Does conventional IRB policy accept the concept of unobtrusive measures? Patterns of evidence left by multiple anonymous individuals do not seem to rise to the level of ethical concern that triggers IRB attention. Andy Rojecki ----- Original Message ----- From: "Steve Jones" <sjones@uic.edu> To: <air-l@listserv.aoir.org> Sent: Friday, March 07, 2008 10:49 AM Subject: Re: [Air-L] Online research ethics
This connects to an interesting discussion I've had in another context, which has to do with whether, when one is doing research in Second Life, observations of, or interactions with, avatars are observations of or interactions with human subjects. I'm curious to know what others think.
Thanks, Sj
On Mar 7, 2008, at 10:43 AM, Jeremy Hunsinger wrote:
I think one could do citation analysis without IRB approval...though I don't know the actual history of that form of research...because the real unit of analysis is the citation. What I see happen most often in these discussion is that the online presence of text, pics, etc is being used as an access point to infer about the humans using the technology...that's human subjects research because the real unit of analysis is the person not the online text, pics, whatever. The online content is an access point to gather information about the people.

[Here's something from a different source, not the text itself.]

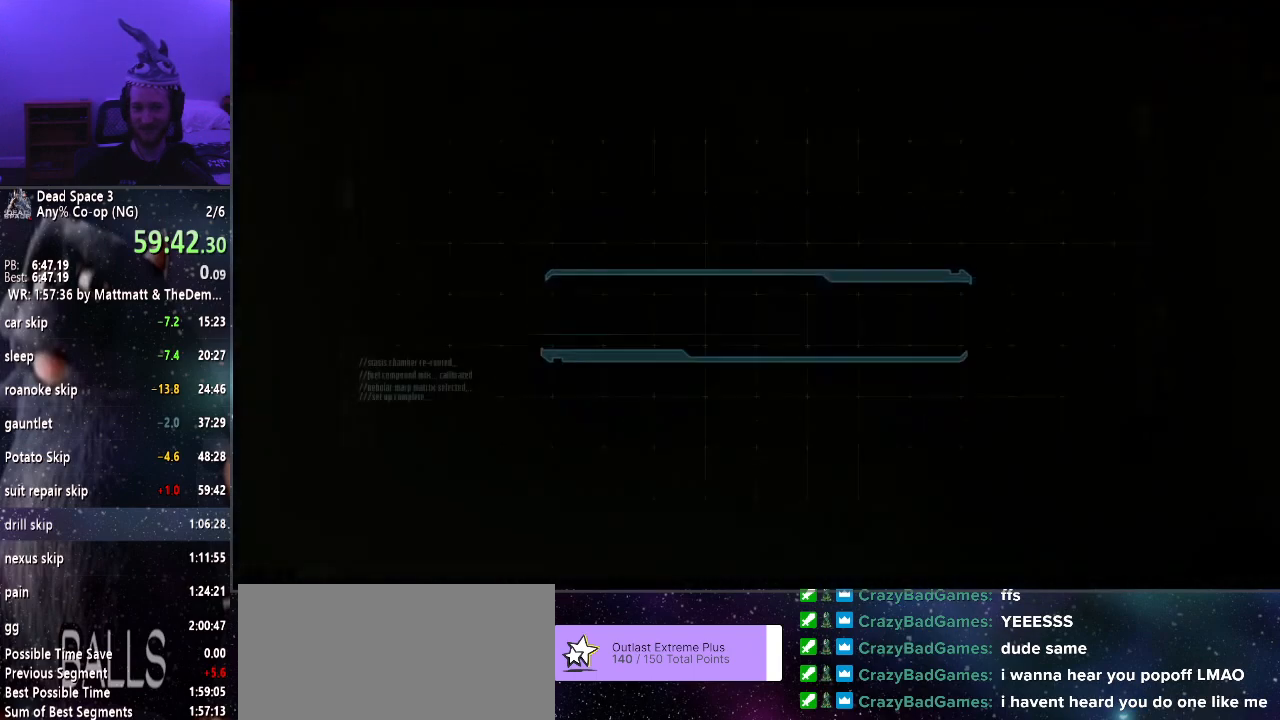
{"keys": [], "mouse": [], "events": []}
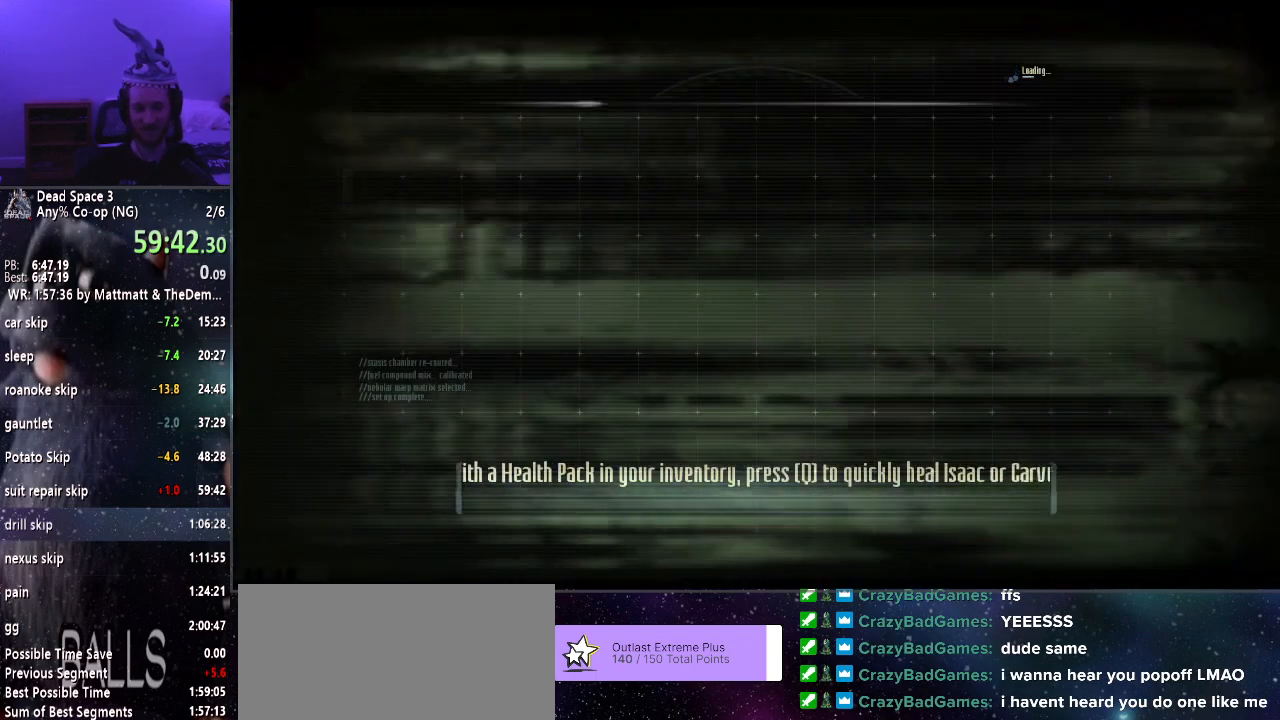
{"keys": ["shift", "w"], "mouse": [], "events": [[150, "shift", "down"], [400, "w", "down"]]}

I disagree, i think one can research systems and representations of people without creating human subjects. It is a question in that case of the level of analysis of your inference. If you are collecting a whole bunch of blogs and doing a content analysis to talk about bloggers, i do not think you are necessarily doing human subjects research, but you could be. If you stick to describing the blogs and the interactions of text and what that means about the people that create them that is likely not, but when you talk about an individual creator doing things in the world, then you are. it is the difference between talking about the system or society versus talking about the person. You can use documentary evidence still in researching subjects without creating a human subject, at least that is the way most irb materials read. documentary materials or data already collected and collated by someone else is exempt.